I actually used to trade with a broker(MB Trading) that paid me for placing Limit Orders, as opposed to me paying commission, because they considered my trade as liquidity supply.

In contrast to Limit Orders, Stop Orders and Market Orders are said to consume liquidity(remember a Stop Order is simply a delayed Market Order). There is no other way.....the only way your trade is executed is when you are used to complete another trader's Limit Order. He has been waiting for somebody to offer him a better price and that person was you. A seller of a house puts his house on the market, creating availability of property on the market. If you buy the house at his price, you remove it from the market, thereby reducing availability in the market.

Since Market & Stop orders consume liquidity, they are subject to filling at best price(remember "whilst stocks last")......that means that you are not entitled to get your price......the broker will only try and get you the best price. If someone else consumes the liquidity, you will get the next best price.

Another characteristic of orders is how the market reacts to their use. If you have a cluster of Stop Orders together, they are going to cause a run on the price(breakout). This is because when your Stop Order is filled, it removes liquidity and will cause the next available price to move in the direction of your trade. If there is a Stop Order waiting at the price that is next in line, it will be filled and again cause the price to move and so on.

Conversely, clusters of Limit Orders will act as resistance or support. If lots of people are placing buy Limit Orders, consumption will be less likely to drive the price down.

A word about spreads

I often see people referring to brokers that offer the best spreads. Please remember that spreads are only half the story. Razor sharp spreads are useless if the broker cannot back it up with Depth of Liquidity.  The spreads you see are the opposing Limit Orders on offer, and it doesn't matter what size trade is available at that price......it is still the price.

Imagine you see a Ask at 110 and Bid at 100, giving a spread of 10. The problem is there is only 1 widget available at each of these prices......but you want 3 widgets.

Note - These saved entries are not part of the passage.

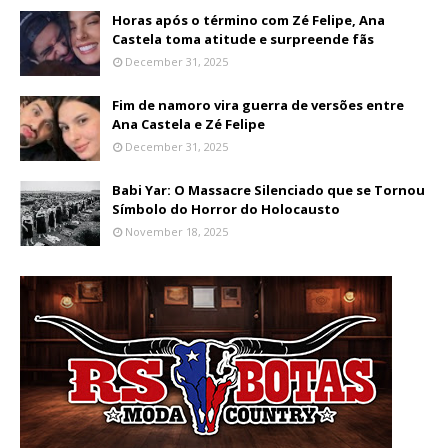
Horas após o término com Zé Felipe, Ana
Castela toma atitude e surpreende fãs
December 31, 2025
Fim de namoro vira guerra de versões entre
Ana Castela e Zé Felipe
December 31, 2025
Babi Yar: O Massacre Silenciado que se Tornou
Símbolo do Horror do Holocausto
November 18, 2025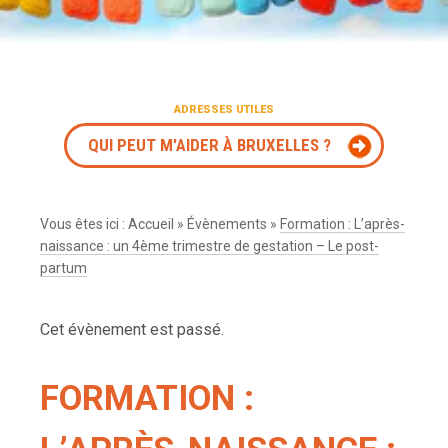
ADRESSES UTILES
QUI PEUT M'AIDER À BRUXELLES ?
Vous êtes ici :
Accueil
»
Évènements
»
Formation : L’après-
naissance : un 4ème trimestre de gestation – Le post-
partum
Cet évènement est passé.
FORMATION :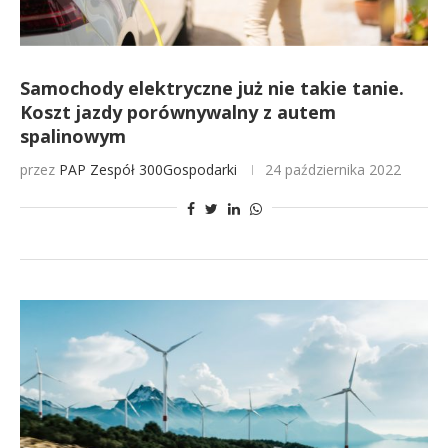
Samochody elektryczne już nie takie tanie.
Koszt jazdy porównywalny z autem
spalinowym
przez
PAP
Zespół 300Gospodarki
24 października 2022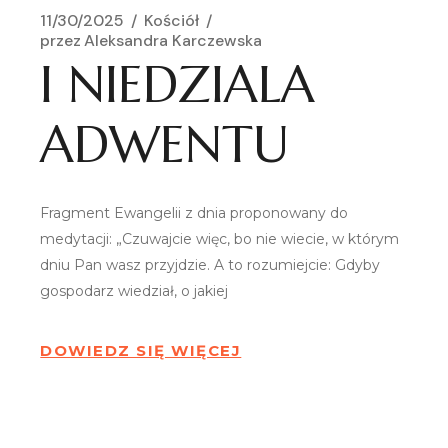
11/30/2025
Kościół
przez
Aleksandra Karczewska
I NIEDZIALA
ADWENTU
Fragment Ewangelii z dnia proponowany do
medytacji: „Czuwajcie więc, bo nie wiecie, w którym
dniu Pan wasz przyjdzie. A to rozumiejcie: Gdyby
gospodarz wiedział, o jakiej
DOWIEDZ SIĘ WIĘCEJ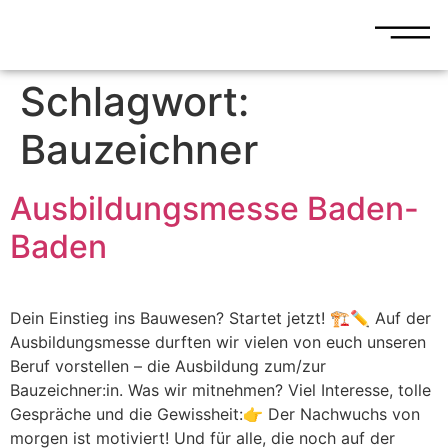
Schlagwort:
Bauzeichner
Ausbildungsmesse Baden-
Baden
Dein Einstieg ins Bauwesen? Startet jetzt! 🏗️✏️ Auf der
Ausbildungsmesse durften wir vielen von euch unseren
Beruf vorstellen – die Ausbildung zum/zur
Bauzeichner:in. Was wir mitnehmen? Viel Interesse, tolle
Gespräche und die Gewissheit:👉 Der Nachwuchs von
morgen ist motiviert! Und für alle, die noch auf der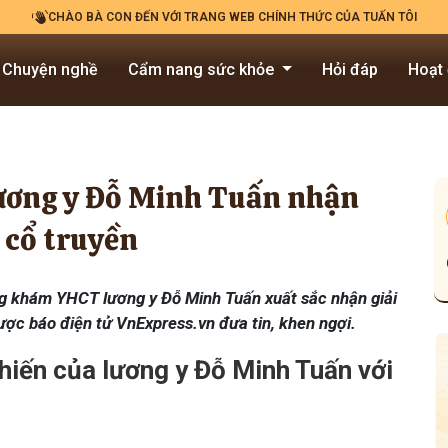
CHÀO BÀ CON ĐẾN VỚI TRANG WEB CHÍNH THỨC CỦA TUẤN TÔI
Chuyện nghề
Cẩm nang sức khỏe
Hỏi đáp
Hoạt
ương y Đỗ Minh Tuấn nhận
 cổ truyền
g khám YHCT lương y Đỗ Minh Tuấn xuất sắc nhận giải
ược báo điện tử VnExpress.vn đưa tin, khen ngợi.
hiến của lương y Đỗ Minh Tuấn với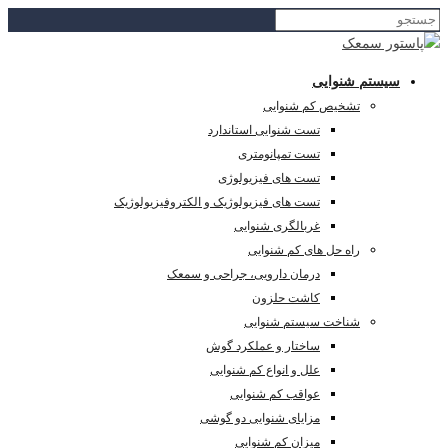
سیستم شنوایی
تشخیص کم شنوایی
تست شنوایی استاندارد
تست تمپانومتری
تست های فیزیولوژی
تست های فیزیولوژیک و الکتروفیزیولوژیک
غربالگری شنوایی
راه حل های کم شنوایی
درمان دارویی، جراحی و سمعک
کاشت حلزون
شناخت سیستم شنوایی
ساختار و عملکرد گوش
علل و انواع کم شنوایی
عواقب کم شنوایی
مزایای شنوایی دو گوشی
میزان کم شنوایی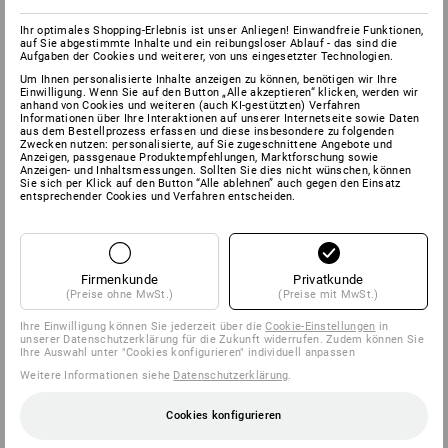
Ihr optimales Shopping-Erlebnis ist unser Anliegen! Einwandfreie Funktionen,
auf Sie abgestimmte Inhalte und ein reibungsloser Ablauf - das sind die
Aufgaben der Cookies und weiterer, von uns eingesetzter Technologien.
Um Ihnen personalisierte Inhalte anzeigen zu können, benötigen wir Ihre
Einwilligung. Wenn Sie auf den Button „Alle akzeptieren“ klicken, werden wir
anhand von Cookies und weiteren (auch KI-gestützten) Verfahren
Informationen über Ihre Interaktionen auf unserer Internetseite sowie Daten
aus dem Bestellprozess erfassen und diese insbesondere zu folgenden
Zwecken nutzen: personalisierte, auf Sie zugeschnittene Angebote und
Anzeigen, passgenaue Produktempfehlungen, Marktforschung sowie
Anzeigen- und Inhaltsmessungen. Sollten Sie dies nicht wünschen, können
Sie sich per Klick auf den Button “Alle ablehnen” auch gegen den Einsatz
entsprechender Cookies und Verfahren entscheiden.
Firmenkunde
Privatkunde
(Preise ohne MwSt.)
(Preise mit MwSt.)
Ihre Einwilligung können Sie jederzeit über die
Cookie-Einstellungen
in
unserer Datenschutzerklärung für die Zukunft widerrufen. Zudem können Sie
Ihre Auswahl unter "Cookies konfigurieren" individuell anpassen
Weitere Informationen siehe
Datenschutzerklärung
.
Cookies konfigurieren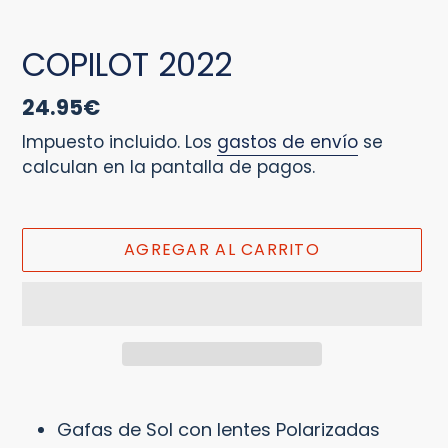
DIAPOSITIVA
DIA
COPILOT 2022
Precio
24.95€
habitual
Impuesto incluido. Los
gastos de envío
se
calculan en la pantalla de pagos.
AGREGAR AL CARRITO
Agregando
el
Gafas de Sol con lentes Polarizadas
producto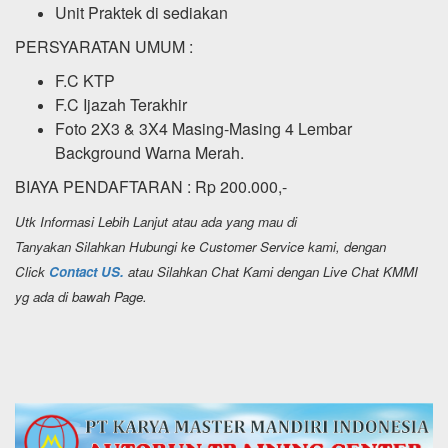
Unit Praktek di sediakan
PERSYARATAN UMUM :
F.C KTP
F.C Ijazah Terakhir
Foto 2X3 & 3X4 Masing-Masing 4 Lembar
Background Warna Merah.
BIAYA PENDAFTARAN : Rp 200.000,-
Utk Informasi Lebih Lanjut atau ada yang mau di
Tanyakan Silahkan Hubungi ke Customer Service kami, dengan
Click
Contact US.
atau Silahkan Chat Kami dengan Live Chat KMMI
yg ada di bawah Page.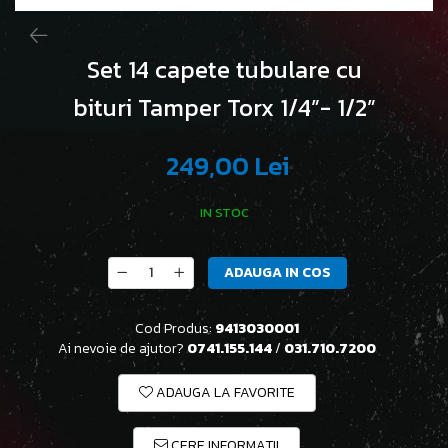
Set 14 capete tubulare cu
bituri Tamper Torx 1/4”- 1/2”
249,00 Lei
IN STOC
ADAUGA IN COS
Cod Produs:
9413030001
Ai nevoie de ajutor?
0741.155.144
/
031.710.7200
ADAUGA LA FAVORITE
CERE INFORMATII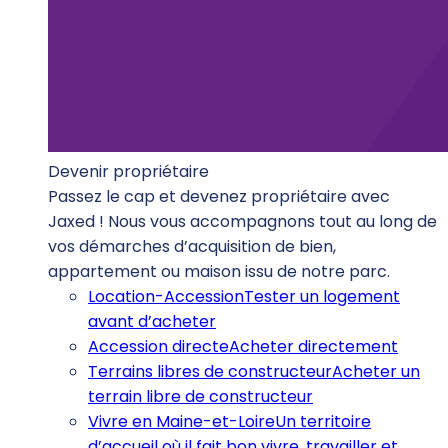
Devenir propriétaire
Passez le cap et devenez propriétaire avec
Jaxed ! Nous vous accompagnons tout au long de
vos démarches d’acquisition de bien,
appartement ou maison issu de notre parc.
Location-Accession
Tester un logement
avant d’acheter
Accession directe
Acheter directement
Terrains libres de constructeur
Acheter un
terrain libre de constructeur
Vivre en Maine-et-Loire
Un territoire
d’accueil où il fait bon vivre, travailler et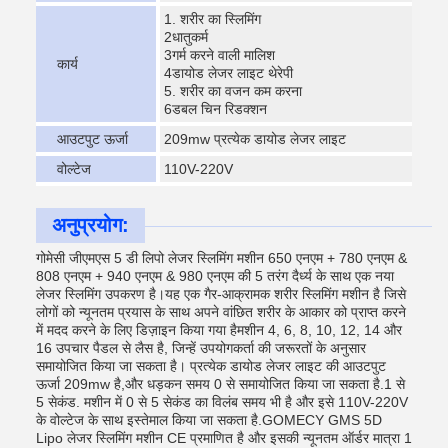
1. शरीर का स्लिमिंग
2धातुकर्म
3गर्म करने वाली मालिश
कार्य
4डायोड लेजर लाइट थेरेपी
5. शरीर का वजन कम करना
6डबल चिन रिडक्शन
आउटपुट ऊर्जा
209mw प्रत्येक डायोड लेजर लाइट
वोल्टेज
110V-220V
अनुप्रयोग:
गोमेसी जीएमएस 5 डी लिपो लेजर स्लिमिंग मशीन 650 एनएम + 780 एनएम &
808 एनएम + 940 एनएम & 980 एनएम की 5 तरंग दैर्ध्य के साथ एक नया
लेजर स्लिमिंग उपकरण है।यह एक गैर-आक्रामक शरीर स्लिमिंग मशीन है जिसे
लोगों को न्यूनतम प्रयास के साथ अपने वांछित शरीर के आकार को प्राप्त करने
में मदद करने के लिए डिज़ाइन किया गया हैमशीन 4, 6, 8, 10, 12, 14 और
16 उपचार पैडल से लैस है, जिन्हें उपयोगकर्ता की जरूरतों के अनुसार
समायोजित किया जा सकता है। प्रत्येक डायोड लेजर लाइट की आउटपुट
ऊर्जा 209mw है,और धड़कन समय 0 से समायोजित किया जा सकता है.1 से
5 सेकंड. मशीन में 0 से 5 सेकंड का विलंब समय भी है और इसे 110V-220V
के वोल्टेज के साथ इस्तेमाल किया जा सकता है.GOMECY GMS 5D
Lipo लेजर स्लिमिंग मशीन CE प्रमाणित है और इसकी न्यूनतम ऑर्डर मात्रा 1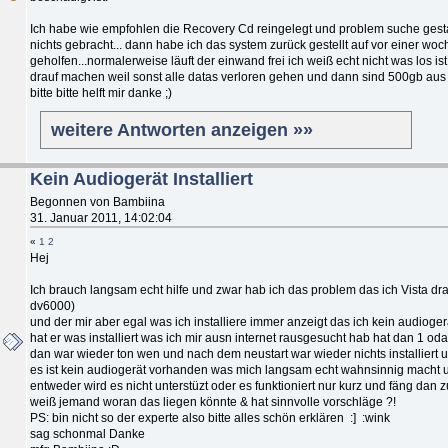
Ich habe wie empfohlen die Recovery Cd reingelegt und problem suche gesta
nichts gebracht... dann habe ich das system zurück gestellt auf vor einer woc
geholfen...normalerweise läuft der einwand frei ich weiß echt nicht was los ist..
drauf machen weil sonst alle datas verloren gehen und dann sind 500gb aus 4
bitte bitte helft mir danke ;)
weitere Antworten anzeigen »»
Kein Audiogerät Installiert
Begonnen von Bambiina
31. Januar 2011, 14:02:04
«
1
2
Hej
Ich brauch langsam echt hilfe und zwar hab ich das problem das ich Vista dr
dv6000)
und der mir aber egal was ich installiere immer anzeigt das ich kein audiogerä
hat er was installiert was ich mir ausn internet rausgesucht hab hat dan 1 oda 
dan war wieder ton wen und nach dem neustart war wieder nichts installiert 
es ist kein audiogerät vorhanden was mich langsam echt wahnsinnig macht un
entweder wird es nicht unterstüzt oder es funktioniert nur kurz und fäng dan z
weiß jemand woran das liegen könnte & hat sinnvolle vorschläge ?!
PS: bin nicht so der experte also bitte alles schön erklären :] :wink
sag schonmal Danke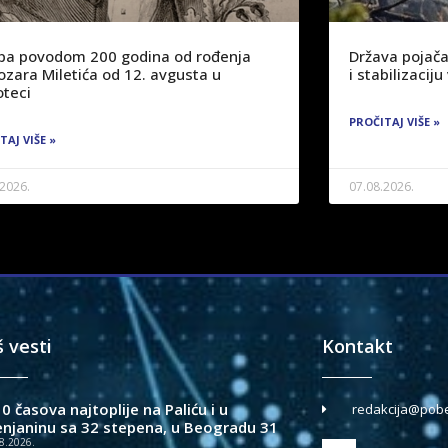
žba povodom 200 godina od rođenja
Država pojača
ozara Miletića od 12. avgusta u
i stabilizaci
oteci
PROČITAJ VIŠE »
TAJ VIŠE »
.2026.
07.08.2026.
š vesti
Kontakt
0 časova najtoplije na Paliću i u
redakcija@pobe
enjaninu sa 32 stepena, u Beogradu 31
8.2026.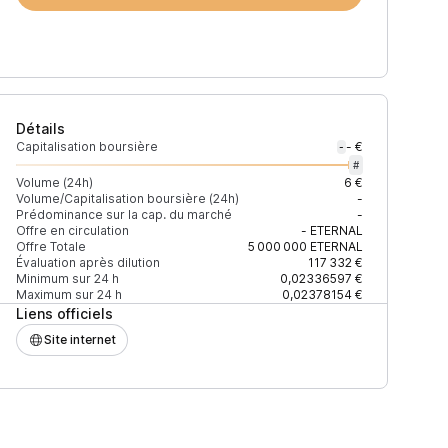
Détails
Capitalisation boursière
- €
-
#
Volume (24h)
6 €
Volume/Capitalisation boursière (24h)
-
Prédominance sur la cap. du marché
-
Prix
+2% depth
Offre en circulation
-
ETERNAL
Offre Totale
5 000 000
ETERNAL
Évaluation après dilution
117 332 €
Minimum sur 24 h
0,02336597 €
Maximum sur 24 h
0,02378154 €
Liens officiels
0,0270624 $
200 $
Site internet
F2DE08D9173BC095C
0,02725123 $
47 $
0,02700355 $
23 $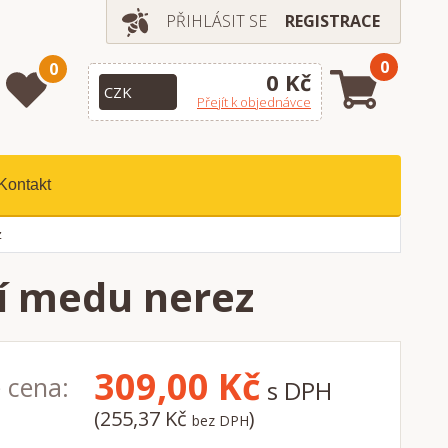
PŘIHLÁSIT SE
REGISTRACE
0
0
0 Kč
Přejít k objednávce
Kontakt
z
í medu nerez
309,00
Kč
 cena:
s DPH
(255,37 Kč
)
bez DPH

You will get the first widget at 110, which is where the best Sell Limit Order is placed. The broker will then have to look to the next available stock, which may be 115 for the next one and 120 for the third one. Your final fill price is the cost average of the completed order (110+115+120)/3, so you were filled at 115 average which is the price you will see returned to you. 

You can easily see that the spread that was shown did not really result in the best price. This difference between the price you requested and the price you received is called slippage. You have no control over it and you are totally at the mercy of your broker. Unfortunately, there are no tables showing average slippage at various brokers, only tables showing spreads. You can only try a broker and monitor slippage.......the proof of the pudding is in the eating.